А прежде чем выскочить на улицу, он тщательно одевался, чтобы не простудиться и никого не заразить. На "вы" он называл даже собак и кошек.
О его отношениях с женщинами ходили невероятные слухи. Так, например, говорили, будто бы он... Нет, вы не поверите!
А еще говорили, что он часто проводит вечера у памятника Пушкину, где встречаются влюбленные, и если какая-нибудь девушка остается одна, он дарит ей цветы и поспешно уходит, чтобы она не подумала ничего плохого.
Я с ним познакомился случайно. Я шел по улице Горького и чихнул, и вдруг услышал, как с противоположной стороны кто-то крикнул: "Будьте здоровы!" Я глянул туда и увидел его.
Он был в самодельной вязаной шапочке, темном ватном пальто и в ботинках с галошами. Он всегда покупал в магазинах самые плохие вещи, чтобы другим остались получше.
Он стоял на тротуаре под огромной сосулькой, чтобы она никого не убила.
Я ему сказал, что у Белорусского вокзала на доме, где "Молоко", сосулька еще больше, и мы пошли туда.
По дороге он рассказал мне анекдот: "Приходит муж домой, а жена - обед готовит!". А я ему в свою очередь рассказал, какая вчера была погода.
Он слушал с большим вниманием, удивленно качал головой и приговаривал: "Ну надо же!"

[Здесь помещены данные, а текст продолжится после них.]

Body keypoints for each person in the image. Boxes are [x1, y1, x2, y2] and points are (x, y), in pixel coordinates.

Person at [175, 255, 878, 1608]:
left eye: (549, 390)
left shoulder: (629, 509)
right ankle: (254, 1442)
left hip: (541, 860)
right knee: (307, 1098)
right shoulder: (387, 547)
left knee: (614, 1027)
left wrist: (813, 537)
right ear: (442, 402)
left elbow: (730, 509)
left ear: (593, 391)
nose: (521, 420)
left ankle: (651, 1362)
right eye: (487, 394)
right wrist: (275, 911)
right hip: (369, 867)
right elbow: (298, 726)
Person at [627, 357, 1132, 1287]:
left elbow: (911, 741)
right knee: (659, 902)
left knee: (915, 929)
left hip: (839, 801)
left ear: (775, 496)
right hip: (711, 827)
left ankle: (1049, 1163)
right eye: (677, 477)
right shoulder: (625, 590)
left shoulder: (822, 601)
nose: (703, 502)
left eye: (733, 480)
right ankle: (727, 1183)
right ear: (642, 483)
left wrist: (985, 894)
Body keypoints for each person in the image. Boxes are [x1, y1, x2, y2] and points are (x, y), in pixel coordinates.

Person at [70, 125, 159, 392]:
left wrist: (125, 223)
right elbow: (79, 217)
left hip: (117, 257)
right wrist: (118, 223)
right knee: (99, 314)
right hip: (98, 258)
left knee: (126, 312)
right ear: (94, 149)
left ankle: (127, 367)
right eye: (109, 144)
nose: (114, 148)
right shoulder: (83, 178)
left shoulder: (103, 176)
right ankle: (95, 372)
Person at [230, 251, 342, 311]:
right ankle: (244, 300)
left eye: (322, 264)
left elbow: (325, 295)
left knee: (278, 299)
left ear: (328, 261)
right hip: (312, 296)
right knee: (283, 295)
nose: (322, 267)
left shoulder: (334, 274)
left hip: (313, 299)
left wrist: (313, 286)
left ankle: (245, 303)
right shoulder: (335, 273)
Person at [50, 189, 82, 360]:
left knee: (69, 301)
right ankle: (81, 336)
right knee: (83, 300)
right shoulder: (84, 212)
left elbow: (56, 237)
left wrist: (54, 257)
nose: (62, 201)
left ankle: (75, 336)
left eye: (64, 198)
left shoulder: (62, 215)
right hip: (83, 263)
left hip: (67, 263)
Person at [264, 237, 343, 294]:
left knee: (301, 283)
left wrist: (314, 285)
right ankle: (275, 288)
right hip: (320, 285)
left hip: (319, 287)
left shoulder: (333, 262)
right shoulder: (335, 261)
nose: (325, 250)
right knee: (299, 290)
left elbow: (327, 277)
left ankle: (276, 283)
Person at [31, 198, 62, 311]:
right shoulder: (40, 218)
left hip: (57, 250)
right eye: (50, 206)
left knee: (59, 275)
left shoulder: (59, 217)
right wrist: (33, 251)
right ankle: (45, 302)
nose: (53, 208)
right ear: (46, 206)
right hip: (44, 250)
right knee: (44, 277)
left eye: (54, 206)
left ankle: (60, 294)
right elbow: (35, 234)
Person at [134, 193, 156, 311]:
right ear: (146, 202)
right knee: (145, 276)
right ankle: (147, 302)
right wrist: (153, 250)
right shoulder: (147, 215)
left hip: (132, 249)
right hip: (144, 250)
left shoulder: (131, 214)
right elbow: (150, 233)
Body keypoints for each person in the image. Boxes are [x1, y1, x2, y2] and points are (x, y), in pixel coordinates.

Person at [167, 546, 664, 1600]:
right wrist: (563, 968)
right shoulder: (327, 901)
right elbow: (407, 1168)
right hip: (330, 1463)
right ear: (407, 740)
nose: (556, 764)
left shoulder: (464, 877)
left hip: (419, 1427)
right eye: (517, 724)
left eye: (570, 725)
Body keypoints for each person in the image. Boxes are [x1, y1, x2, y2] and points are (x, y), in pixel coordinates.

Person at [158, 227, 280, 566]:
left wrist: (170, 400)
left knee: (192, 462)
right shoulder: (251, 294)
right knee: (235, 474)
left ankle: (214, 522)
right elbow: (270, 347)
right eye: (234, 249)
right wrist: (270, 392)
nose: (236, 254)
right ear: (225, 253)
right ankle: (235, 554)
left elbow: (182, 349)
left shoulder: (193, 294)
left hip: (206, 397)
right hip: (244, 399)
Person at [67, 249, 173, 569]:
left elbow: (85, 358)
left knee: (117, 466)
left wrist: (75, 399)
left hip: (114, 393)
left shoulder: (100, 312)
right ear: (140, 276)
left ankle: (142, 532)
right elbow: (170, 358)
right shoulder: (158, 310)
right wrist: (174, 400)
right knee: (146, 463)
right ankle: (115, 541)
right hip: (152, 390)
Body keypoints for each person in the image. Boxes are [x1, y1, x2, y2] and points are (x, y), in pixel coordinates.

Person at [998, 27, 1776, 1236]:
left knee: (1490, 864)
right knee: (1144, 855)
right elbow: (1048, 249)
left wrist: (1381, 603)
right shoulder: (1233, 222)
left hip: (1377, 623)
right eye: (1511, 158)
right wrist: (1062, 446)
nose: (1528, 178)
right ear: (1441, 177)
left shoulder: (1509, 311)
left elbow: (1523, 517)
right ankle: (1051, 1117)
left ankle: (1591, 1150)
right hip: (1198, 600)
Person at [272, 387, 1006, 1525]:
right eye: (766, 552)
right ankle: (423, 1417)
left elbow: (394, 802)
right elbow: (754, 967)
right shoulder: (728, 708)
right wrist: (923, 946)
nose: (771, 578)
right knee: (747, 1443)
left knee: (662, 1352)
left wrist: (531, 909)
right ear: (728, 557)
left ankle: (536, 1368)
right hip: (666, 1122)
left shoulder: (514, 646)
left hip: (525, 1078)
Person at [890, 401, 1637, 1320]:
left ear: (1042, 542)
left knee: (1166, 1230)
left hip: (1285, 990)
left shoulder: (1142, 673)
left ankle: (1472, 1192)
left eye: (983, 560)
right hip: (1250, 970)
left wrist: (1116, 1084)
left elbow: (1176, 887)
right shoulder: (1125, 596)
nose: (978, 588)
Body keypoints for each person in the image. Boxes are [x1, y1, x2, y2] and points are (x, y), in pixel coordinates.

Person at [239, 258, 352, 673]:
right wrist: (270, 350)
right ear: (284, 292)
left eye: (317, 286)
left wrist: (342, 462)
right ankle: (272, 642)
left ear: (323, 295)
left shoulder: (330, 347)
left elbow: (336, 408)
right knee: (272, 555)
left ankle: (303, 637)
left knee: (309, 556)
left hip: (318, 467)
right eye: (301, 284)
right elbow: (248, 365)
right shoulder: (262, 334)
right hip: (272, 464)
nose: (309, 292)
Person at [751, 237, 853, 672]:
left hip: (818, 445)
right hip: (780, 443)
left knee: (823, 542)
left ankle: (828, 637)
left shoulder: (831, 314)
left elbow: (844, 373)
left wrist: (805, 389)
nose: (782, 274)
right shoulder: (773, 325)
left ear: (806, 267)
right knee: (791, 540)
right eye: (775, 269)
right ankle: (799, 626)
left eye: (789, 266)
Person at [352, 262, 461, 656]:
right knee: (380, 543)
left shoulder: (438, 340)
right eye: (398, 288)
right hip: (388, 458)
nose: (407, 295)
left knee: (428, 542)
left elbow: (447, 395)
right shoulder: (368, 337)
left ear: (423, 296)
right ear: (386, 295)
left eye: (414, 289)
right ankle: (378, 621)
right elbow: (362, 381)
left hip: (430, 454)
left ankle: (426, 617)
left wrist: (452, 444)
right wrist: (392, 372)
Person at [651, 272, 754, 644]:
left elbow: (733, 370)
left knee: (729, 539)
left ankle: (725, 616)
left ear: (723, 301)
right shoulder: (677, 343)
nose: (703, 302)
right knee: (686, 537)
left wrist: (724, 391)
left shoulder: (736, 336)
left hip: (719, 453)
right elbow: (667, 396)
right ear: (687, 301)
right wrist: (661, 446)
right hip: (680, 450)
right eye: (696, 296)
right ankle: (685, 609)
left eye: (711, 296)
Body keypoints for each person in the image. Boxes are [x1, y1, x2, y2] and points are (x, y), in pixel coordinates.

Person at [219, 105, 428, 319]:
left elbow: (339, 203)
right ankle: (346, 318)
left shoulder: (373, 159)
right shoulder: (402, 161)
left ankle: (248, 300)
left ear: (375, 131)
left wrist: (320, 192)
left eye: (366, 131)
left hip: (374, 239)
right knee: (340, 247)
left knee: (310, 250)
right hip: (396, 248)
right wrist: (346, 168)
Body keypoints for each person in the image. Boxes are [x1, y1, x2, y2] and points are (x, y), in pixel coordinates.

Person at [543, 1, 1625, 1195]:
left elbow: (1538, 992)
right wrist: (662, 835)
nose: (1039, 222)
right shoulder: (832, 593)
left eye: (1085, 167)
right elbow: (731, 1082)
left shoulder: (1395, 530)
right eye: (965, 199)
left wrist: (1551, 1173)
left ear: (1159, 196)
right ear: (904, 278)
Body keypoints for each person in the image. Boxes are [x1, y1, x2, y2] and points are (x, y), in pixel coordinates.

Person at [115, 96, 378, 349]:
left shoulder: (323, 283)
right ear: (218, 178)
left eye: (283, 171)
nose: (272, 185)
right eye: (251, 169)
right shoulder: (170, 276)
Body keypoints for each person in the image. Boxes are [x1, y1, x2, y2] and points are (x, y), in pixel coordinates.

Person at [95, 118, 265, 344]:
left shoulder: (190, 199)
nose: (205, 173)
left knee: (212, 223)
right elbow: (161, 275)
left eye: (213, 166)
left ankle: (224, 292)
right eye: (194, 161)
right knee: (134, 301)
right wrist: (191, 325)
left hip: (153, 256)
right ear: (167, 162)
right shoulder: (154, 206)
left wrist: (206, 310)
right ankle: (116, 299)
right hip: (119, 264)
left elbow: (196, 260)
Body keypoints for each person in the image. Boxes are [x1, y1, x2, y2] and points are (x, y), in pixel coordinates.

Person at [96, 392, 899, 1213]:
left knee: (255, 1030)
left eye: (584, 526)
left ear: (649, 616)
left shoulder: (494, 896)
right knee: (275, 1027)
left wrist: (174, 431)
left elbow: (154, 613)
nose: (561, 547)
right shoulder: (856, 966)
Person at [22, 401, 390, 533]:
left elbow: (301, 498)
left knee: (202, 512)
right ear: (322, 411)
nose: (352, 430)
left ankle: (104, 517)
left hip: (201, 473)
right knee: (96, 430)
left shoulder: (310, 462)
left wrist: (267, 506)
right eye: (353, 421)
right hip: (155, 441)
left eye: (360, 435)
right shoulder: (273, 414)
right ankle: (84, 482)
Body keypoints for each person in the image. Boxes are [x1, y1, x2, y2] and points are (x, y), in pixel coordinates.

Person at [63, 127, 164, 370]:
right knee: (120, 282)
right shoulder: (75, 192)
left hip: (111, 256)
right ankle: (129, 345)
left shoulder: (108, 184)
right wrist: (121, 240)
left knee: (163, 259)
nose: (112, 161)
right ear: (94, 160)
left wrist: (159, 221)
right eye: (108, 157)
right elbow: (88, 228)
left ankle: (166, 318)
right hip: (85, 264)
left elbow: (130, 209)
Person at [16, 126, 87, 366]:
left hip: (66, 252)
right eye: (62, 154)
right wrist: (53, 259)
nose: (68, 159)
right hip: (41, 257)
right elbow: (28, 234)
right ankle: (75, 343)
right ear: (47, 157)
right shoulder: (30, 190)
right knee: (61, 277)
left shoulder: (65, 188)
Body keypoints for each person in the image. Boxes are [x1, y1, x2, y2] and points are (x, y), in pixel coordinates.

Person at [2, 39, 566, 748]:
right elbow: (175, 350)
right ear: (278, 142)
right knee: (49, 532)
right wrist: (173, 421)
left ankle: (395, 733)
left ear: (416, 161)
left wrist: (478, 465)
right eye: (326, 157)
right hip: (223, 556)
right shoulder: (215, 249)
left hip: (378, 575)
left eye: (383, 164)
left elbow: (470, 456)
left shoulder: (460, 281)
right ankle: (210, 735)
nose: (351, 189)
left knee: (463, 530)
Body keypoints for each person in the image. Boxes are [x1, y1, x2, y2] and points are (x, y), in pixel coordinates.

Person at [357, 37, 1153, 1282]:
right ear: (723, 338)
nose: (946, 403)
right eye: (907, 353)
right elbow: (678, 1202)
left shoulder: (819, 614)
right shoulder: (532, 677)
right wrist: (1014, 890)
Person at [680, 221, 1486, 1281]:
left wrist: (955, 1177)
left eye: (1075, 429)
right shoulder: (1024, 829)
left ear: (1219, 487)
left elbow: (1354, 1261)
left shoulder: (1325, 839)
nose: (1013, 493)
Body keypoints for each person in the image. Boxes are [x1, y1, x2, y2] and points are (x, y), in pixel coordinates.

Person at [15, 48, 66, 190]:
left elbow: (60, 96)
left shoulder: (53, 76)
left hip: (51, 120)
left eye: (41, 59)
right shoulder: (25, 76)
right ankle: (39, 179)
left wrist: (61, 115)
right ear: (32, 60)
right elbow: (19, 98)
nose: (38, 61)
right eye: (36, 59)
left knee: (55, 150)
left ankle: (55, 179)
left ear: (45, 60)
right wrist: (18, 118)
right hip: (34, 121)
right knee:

Мы сразу понравились друг другу и подружились. А когда он узнал, что я родился 27-го числа, то пришел в неописуемый восторг. Потому что, как он объяснил, из 2 и 7 складывается цифра 9, а все цифры до тысячи он считал счастливыми.
Но окончательно он удивил меня, когда выяснилось, что некоторых слов он вообще не знает. Оказывается, еще в детстве он взял словарь Даля, вычеркнул из него все плохие слова и забыл их напрочь.
Гулять с ним по улицам было одно удовольствие: мы постоянно таскали тяжелые сумки за незнакомыми женщинами, переводили через дорогу старушек, а по субботам с утра стояли на площади Свердлова и объясняли приезжим, как пройти в "Детский мир".
Хорошее то было время! Никогда в жизни мне не было так спокойно и легко на душе.
Но однажды (да, это было!) мы поспорили. Вернее, спорил я, а он только улыбался и поддерживал меня под руку, чтобы я не поскользнулся и не упал.
О чем я спорил, уже не помню. Я к тому времени стал очень хорошо относиться к себе, и все, что ни делал, казалось мне единственно правильным.
Помню лишь, что распалился я не на шутку, выдернул свою руку и пошел в обратную сторону.
На перекрестке я все же обернулся - он шел, поскальзываясь и взмахивая руками. Он ведь всегда покупал самые плохие вещи, и ботинки у него были скользкие, как лыжи.
Я хотел было вернуться и помочь ему, но самолюбие остановило меня. "А, ничего с ним не случится!" - подумал я и пошел дальше.
С того дня я его больше не видел. Я долго разыскивал его: звонил в институт Склифосовского, в милицию. В институте Склифосовского мне сказали, что таких нет, но, возможно, еще будут. А в милиции сообщили, что им все известно, за исключением того, что интересует меня.
Теперь я живу так же, как до того дня, когда чихнул на улице Горького, и вроде бы все нормально, только иногда, особенно зимними вечерами, меня тянет, как бывало, встать под сосулькой или помочь кому-то донести тяжелый чемодан.